(Excerpt)
However, well-entrenched institutions of democracy, specifically the judiciary and the media, remain the strongholds of a democracy that can counter the whims of a president intent on impressing upon society an idea that would eventually be harmful for society.

Place that against the Indian system. Modi’s latest executive order on demonetisation was not just a secretive one; it cut even his cabinet out of the loop. And one would have imagined they were his confidantes. Even the Reserve bank of India agreed to play second fiddle, while the courts refused to get into the issue proper, saying this was a policy decision, hence the prerogative of the government.

Technically, even the US courts would have found it hard to strike out against Trump’s travel ban. What they caught on to was a technicality—and that too in certain states, where students would be deprived of higher education.
(End Excerpt)
■ Your objective
From the excerpt on executive orders and the courts, quote the stretch from "Place that against" through "of the government." word for word.
(Data excerpts)
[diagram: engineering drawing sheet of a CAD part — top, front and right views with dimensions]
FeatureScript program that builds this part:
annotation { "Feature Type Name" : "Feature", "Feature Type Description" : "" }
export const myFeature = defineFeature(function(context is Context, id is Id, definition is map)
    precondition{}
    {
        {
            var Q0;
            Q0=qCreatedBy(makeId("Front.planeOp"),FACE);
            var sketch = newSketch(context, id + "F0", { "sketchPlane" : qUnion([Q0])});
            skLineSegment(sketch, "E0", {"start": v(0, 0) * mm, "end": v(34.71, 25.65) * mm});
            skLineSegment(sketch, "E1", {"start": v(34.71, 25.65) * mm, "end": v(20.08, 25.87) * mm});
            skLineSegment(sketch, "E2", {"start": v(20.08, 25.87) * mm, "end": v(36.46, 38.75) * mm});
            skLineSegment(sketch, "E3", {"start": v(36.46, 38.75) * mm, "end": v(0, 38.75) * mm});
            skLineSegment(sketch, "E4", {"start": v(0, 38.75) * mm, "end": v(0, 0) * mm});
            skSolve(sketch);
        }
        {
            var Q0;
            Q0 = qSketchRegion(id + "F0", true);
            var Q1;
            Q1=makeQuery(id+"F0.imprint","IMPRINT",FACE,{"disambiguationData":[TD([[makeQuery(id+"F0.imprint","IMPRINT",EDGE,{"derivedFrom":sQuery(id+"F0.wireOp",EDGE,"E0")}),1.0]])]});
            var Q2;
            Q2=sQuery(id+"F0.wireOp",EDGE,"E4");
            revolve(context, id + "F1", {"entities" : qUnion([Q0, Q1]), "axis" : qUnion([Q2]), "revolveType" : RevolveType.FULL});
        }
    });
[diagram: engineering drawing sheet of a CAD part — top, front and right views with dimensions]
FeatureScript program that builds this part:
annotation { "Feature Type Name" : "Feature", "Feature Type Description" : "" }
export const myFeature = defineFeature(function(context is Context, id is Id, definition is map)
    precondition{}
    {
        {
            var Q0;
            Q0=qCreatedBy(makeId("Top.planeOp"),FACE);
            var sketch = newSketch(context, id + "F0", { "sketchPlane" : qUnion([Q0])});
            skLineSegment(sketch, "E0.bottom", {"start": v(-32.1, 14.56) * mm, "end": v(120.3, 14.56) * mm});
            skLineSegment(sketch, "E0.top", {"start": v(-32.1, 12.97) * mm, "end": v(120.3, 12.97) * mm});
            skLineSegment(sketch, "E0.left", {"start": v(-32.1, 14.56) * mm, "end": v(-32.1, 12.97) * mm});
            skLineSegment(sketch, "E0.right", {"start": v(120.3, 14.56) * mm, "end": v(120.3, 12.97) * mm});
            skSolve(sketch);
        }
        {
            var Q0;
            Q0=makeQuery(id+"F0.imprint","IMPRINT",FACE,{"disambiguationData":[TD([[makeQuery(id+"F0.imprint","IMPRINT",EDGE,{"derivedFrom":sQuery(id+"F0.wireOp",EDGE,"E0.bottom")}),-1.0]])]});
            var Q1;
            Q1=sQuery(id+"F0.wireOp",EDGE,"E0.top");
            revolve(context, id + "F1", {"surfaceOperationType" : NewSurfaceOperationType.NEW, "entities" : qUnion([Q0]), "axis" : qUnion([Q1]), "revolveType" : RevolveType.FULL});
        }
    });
(End Data excerpts)
■ Output of the task
Place that against the Indian system. Modi’s latest executive order on demonetisation was not just a secretive one; it cut even his cabinet out of the loop. And one would have imagined they were his confidantes. Even the Reserve bank of India agreed to play second fiddle, while the courts refused to get into the issue proper, saying this was a policy decision, hence the prerogative of the government.